## INSTRUÇÃO 1
Segundo o trecho, qual valor do Orçamento o Ministério da Saúde pediu ao Congresso para o combate aos impactos do coronavírus?

## TRECHO DO TEXTO
>>>

A quem cabe decidir sobre a aplicação da verba do Orçamento?

Em meio a impasse entre Executivo e Legislativo sobre quem detém o poder nos rumos do Orçamento, especialistas discutem os reflexos democráticos da disputa e criticam que debate fuja da real aplicação do dinheiro público

Escrito por Jéssica Welma , jessica.welma@svm.com.br

A execução das emendas parlamentares ao Orçamento 2020 transformou-se em um cabo de guerra em Brasília: de um lado, o Congresso Nacional cobra mais poder para indicar onde as verbas serão aplicadas; do outro, o Governo Federal quer ter a autoridade de decidir se repassa ou não a verba para projetos aprovados pelos congressistas. A quem cabe, então, o poder de decidir sobre a aplicação dos recursos orçamentários?

O Diário do Nordeste entrevistou especialistas sobre o impasse em relação à administração dos recursos do Orçamento da União. Para eles, ainda que o conflito entre poderes seja parte da coexistência deles na democracia brasileira, é necessário ressaltar que a lei orçamentária não é uma sugestão, mas uma norma legal em benefício da população e, pela própria natureza, de obrigatória execução.

As emendas individuais já são impositivas, o que significa que têm preferência. A questão é que, em 2020, os senadores e deputados inseriram na Lei de Diretrizes Orçamentárias (LDO), pela primeira vez, a impositividade também para as emendas das comissões permanentes e para as do relator do Orçamento, neste ano, o deputado Domingos Neto (PSD). Com a mudança, os congressistas poderiam ainda determinar a ordem de prioridade em que as despesas seriam executadas.

As mudanças não agradaram ao presidente Jair Bolsonaro (sem partido), que decidiu vetá-las. Para ele, a aplicação automática do dinheiro, sem interferência do Executivo, é uma forma de engessar o Orçamento.

Poderes

"Não existe o Orçamento do Executivo, do Legislativo e o do Judiciário. O Orçamento é da União, dos estados e municípios. Os três poderes têm atribuições específicas atribuídas dentro de cada esfera. Não se trata de uma discussão sobre um estar 'pegando o dinheiro do outro', não existe isso", afirma o especialista em Direito Constitucional Paulo Henrique Blair de Oliveira, professor da Universidade de Brasília (UnB).

Ele ressalta que em democracias avançadas, como a dos Estados Unidos, todos os gastos previstos no Orçamento são impositivos e precisam ser executados, a não ser que ocorra uma situação de emergência, para as quais também são criados protocolos específicos. No Brasil, esta semana, o Ministério da Saúde pediu ao Congresso a liberação de R$ 5 bilhões do Orçamento para o combate aos impactos do coronavírus, o que deve ser atendido nos próximos dias.

"Isso evita que se estabeleça entre os poderes exatamente uma queda de braço. 'Qual é o meu dinheiro? Qual é o teu?'. O fato de discutirmos isso, especialmente a partir da linguagem usada, prova que não estamos acostumados com a normalidade democrática disso", ressalta Blair.

<<<

## MATERIAL DE ORIGEM
>>>

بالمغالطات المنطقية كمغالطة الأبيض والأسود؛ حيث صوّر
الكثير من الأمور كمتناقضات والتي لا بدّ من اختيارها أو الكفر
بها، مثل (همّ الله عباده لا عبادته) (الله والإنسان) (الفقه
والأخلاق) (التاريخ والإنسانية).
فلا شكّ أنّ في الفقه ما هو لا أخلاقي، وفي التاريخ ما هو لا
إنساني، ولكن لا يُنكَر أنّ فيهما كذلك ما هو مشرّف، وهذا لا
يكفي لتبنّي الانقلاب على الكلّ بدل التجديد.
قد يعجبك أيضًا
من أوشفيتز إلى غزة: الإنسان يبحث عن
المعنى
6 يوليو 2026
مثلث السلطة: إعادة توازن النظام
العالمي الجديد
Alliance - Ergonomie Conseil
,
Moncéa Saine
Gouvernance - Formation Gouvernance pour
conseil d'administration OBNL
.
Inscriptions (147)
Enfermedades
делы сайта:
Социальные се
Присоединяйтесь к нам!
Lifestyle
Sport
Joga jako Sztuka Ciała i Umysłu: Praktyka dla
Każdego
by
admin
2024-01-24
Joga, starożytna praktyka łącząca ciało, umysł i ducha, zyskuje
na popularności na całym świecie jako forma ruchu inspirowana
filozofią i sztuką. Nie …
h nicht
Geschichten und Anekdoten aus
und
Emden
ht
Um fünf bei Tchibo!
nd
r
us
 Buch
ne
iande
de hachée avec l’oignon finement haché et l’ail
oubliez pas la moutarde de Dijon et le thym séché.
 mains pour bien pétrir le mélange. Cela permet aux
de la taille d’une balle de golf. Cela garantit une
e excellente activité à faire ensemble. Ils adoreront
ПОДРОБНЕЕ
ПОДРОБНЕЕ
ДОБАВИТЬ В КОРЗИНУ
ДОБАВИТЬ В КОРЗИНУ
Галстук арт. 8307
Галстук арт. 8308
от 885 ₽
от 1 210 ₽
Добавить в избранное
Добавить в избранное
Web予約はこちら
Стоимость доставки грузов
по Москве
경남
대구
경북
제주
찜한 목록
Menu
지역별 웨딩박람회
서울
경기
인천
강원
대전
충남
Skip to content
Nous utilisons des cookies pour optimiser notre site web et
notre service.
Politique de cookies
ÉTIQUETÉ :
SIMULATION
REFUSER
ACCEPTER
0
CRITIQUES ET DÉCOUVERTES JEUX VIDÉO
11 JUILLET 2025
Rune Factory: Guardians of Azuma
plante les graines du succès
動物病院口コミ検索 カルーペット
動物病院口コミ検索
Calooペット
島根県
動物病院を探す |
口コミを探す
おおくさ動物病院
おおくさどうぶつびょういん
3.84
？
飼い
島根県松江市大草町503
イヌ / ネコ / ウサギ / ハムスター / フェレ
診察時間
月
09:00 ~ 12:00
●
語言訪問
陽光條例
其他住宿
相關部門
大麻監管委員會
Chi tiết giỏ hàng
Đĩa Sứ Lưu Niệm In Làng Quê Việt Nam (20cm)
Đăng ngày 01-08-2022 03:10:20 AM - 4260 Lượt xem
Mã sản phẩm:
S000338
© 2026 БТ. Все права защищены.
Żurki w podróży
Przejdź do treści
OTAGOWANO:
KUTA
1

<<<

## INSTRUÇÃO 2
Copie fielmente as linhas das entradas que vão do início delas até a linha que contém "Joga, starożytna praktyka", incluindo as duas extremidades.

## RESPOSTA ESCRITA 1
R$ 5 bilhões.

## RESPOSTA ESCRITA 2
بالمغالطات المنطقية كمغالطة الأبيض والأسود؛ حيث صوّر
الكثير من الأمور كمتناقضات والتي لا بدّ من اختيارها أو الكفر
بها، مثل (همّ الله عباده لا عبادته) (الله والإنسان) (الفقه
والأخلاق) (التاريخ والإنسانية).
فلا شكّ أنّ في الفقه ما هو لا أخلاقي، وفي التاريخ ما هو لا
إنساني، ولكن لا يُنكَر أنّ فيهما كذلك ما هو مشرّف، وهذا لا
يكفي لتبنّي الانقلاب على الكلّ بدل التجديد.
قد يعجبك أيضًا
من أوشفيتز إلى غزة: الإنسان يبحث عن
المعنى
6 يوليو 2026
مثلث السلطة: إعادة توازن النظام
العالمي الجديد
Alliance - Ergonomie Conseil
,
Moncéa Saine
Gouvernance - Formation Gouvernance pour
conseil d'administration OBNL
.
Inscriptions (147)
Enfermedades
делы сайта:
Социальные се
Присоединяйтесь к нам!
Lifestyle
Sport
Joga jako Sztuka Ciała i Umysłu: Praktyka dla
Każdego
by
admin
2024-01-24
Joga, starożytna praktyka łącząca ciało, umysł i ducha, zyskuje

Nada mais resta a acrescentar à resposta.